As obsessive fans go, this one is up there with the best of the Beliebers. So devoted are they to Seattle's new ice hockey team, the Kraken, that they never sleep—spending all day, every day, trawling the web for information on the next game and honing a unique goal celebration style all of their own.
Luckily, the superfan in question isn't in danger of getting behind on their homework, forgetting to pay their bills, or, worse, adopting a new team, because they aren't human. They are an automated application, developed by Amazon Web Services (AWS) in collaboration with Pacific Science Center (PacSci) and the Kraken, to light up the PacSci building's five iconic arches every time the team scores during a home game.
The pilot project between the three organizations is designed to demonstrate the many possibilities data and some clever cloud technology can open up for communicating via well-known buildings and landmarks in our urban environments.
To explain the significance of PacSci to non-Seattle residents: the independent, not-for-profit center promotes science education and innovation and is a much-loved local institution. Built by esteemed local architect Minoru Yamasaki for the 1962 Seattle World's Fair, for decades it's been a destination for many a Seattle school trip. Its arches can be seen from numerous vantage points across the city, and it's now a next door neighbor to the newly opened Climate Pledge Arena—home to the National Hockey League's Kraken and the Women's National Basketball Association's Seattle Storm.
The arches, each standing at 132 feet (40 meters) tall, are studded with energy-efficient lights that can display an array of different colors. It's this lighting system that AWS' Kraken-fixated technology is communicating with.
The application is constantly monitoring online sports data to ensure it's on standby for the next Kraken home game. When a game starts, the app pulls in a continuous stream of live data. Programmed to recognize goal data specifically, it sends a trigger in near real time to the arches' lighting system whenever a Kraken player shoots and scores.

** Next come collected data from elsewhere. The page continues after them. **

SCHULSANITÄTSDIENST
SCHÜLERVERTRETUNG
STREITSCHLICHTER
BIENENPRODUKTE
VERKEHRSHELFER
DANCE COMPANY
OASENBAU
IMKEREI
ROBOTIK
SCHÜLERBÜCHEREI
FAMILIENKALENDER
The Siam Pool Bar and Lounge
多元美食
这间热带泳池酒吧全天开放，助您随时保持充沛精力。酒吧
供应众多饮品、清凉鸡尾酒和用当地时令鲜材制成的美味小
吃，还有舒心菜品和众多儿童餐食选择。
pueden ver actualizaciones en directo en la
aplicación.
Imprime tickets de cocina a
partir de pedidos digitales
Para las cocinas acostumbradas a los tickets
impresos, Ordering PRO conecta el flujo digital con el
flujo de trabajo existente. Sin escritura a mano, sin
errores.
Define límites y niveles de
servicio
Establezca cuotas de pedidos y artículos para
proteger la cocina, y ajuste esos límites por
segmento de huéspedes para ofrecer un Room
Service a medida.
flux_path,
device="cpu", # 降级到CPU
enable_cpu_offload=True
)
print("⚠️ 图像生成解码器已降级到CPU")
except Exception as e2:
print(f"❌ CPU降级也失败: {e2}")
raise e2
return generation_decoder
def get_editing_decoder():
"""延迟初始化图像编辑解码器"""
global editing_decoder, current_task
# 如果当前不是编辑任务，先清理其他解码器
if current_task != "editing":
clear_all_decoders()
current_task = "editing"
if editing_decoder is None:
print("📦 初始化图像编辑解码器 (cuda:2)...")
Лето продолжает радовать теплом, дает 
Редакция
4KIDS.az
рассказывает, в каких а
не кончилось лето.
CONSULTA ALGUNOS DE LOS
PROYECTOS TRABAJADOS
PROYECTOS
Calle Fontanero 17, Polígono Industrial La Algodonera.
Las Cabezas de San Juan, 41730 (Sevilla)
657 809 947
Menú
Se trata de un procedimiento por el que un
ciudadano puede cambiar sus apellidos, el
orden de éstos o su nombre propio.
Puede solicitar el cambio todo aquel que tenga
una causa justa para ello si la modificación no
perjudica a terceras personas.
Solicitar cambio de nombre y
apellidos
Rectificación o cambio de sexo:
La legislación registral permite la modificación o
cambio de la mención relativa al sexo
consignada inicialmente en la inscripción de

While the application is set up to respond to Kraken goals only, there are many other data points—for example, on injuries, penalties, time left in the game, and certain player stats—that could be used to trigger the lights. And we're still only talking about a sporting event. In theory, the low-cost, simple application could be programmed to recognize many different kinds of data—something PacSci is already starting to investigate.
"AWS makes it possible for Pacific Science Center to harness the power of the cloud as part of our service to the community," said Will Daugherty, president and CEO of PacSci. "We are a community laboratory and living room for conversations about science and technology issues relevant to our region, and we want to do this in the most imaginative and engaging way possible.
"We are exploring other science-based topics that we can represent through visual displays on the arches—such as the Aurora Borealis, the weather forecast, traffic on Interstate 5, salmon climbing the ladder at the Ballard Locks, and more," he said. "We serve as a platform for innovation, so we welcome ideas and collaboration opportunities."
The potential of the arches project is only a taste of what's to come. As PacSci and AWS plan to expand their collaboration to a range of science, technology, engineering, and math (STEM) initiatives, Seattle can expect to play host to even more creative conversations on everything from sports to sustainability to smart cities in future.